En 1977, Foreman tuvo un pésimo día. Cayó derrotado en un pabellón caldeado por un calor inclemente y al llegar al vestuario se desplomó. «Entonces Jesucristo me cogió del brazo y me devolvió a la vida», repetiría el resto sus días. Colgó los guantes, se hizo pastor pentecostal y montó una fundación para ayudar a muchachos en apuros. Pero acabó vaciando su bolsillo con malas decisiones. Así que diez años después volvió al boxeo; sin bigote, con la cabeza rasurada y con un desafío autoimpuesto: volver a ser el campeón del mundo escalando pelea a pelea desde lo más bajo. Un imposible. O no.
En 1994, Foreman, de 45 años, disputó el título mundial frente al campeón Moorer, de solo 26. Aquella noche en Las Vegas demostró que había aprendido algo de su fracaso en el Congo. Durante el combate, el joven Moorer soltó 641 puñetazos frente a solo 369 del veteranísimo Foreman, un dominio absoluto. Pero en el décimo asalto, el desahuciado Big George desempolvó su mano de plomo y lo mandó a dormir. Se convertía así en el campeón de más edad de la historia.
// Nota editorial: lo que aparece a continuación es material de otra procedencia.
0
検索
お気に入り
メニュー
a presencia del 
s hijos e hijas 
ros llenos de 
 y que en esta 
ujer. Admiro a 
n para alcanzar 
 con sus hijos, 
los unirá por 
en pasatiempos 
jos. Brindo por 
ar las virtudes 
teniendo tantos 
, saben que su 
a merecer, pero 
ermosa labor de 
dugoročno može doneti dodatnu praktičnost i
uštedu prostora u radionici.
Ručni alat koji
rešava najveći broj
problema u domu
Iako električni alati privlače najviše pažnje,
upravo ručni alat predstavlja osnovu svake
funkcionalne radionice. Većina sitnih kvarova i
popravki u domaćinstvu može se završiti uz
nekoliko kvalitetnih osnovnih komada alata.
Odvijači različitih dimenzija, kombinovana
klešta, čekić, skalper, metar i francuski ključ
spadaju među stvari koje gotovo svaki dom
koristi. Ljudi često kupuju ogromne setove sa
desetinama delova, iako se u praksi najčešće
Todavía faltaba la última victoria de Foreman. Tras dejar el boxeo a los 48 años, se convirtió en un personaje televisivo, que enganchó al gran público por su cordialidad y credibilidad. Esas cualidades le hicieron millonario vendiendo una parrilla eléctrica que llevaba su nombre. En 1999, le pagaron 137 millones de dólares por los derechos de la «George Foreman Healthy Grill». Al final, ganó más dinero asando pollos en la tele que en el cuadrilátero.
Manirroto y mujeriego (se casó cinco veces, tuvo doce hijos y a los cinco varones los llamó George, «para no confundir los nombres»), Foreman fue también un firme cristiano, que dedicó parte de su vida a la caridad, un avispado hombre de negocios y un atleta pocas veces superado: 76 victorias (68 por K.O.) y solo cinco derrotas. «La gente cree en mí porque lo que vendo es sinceridad», repetía. Y era cierto.
Se nos van al goteo los últimos ídolos del convulso y fascinante siglo XX, donde había héroes y no había móviles, donde el eco de las proezas duraba más de 24 horas. La fama será siempre para el inabarcable histrión Ali. Pero el corazón se nos escora hacia Big George.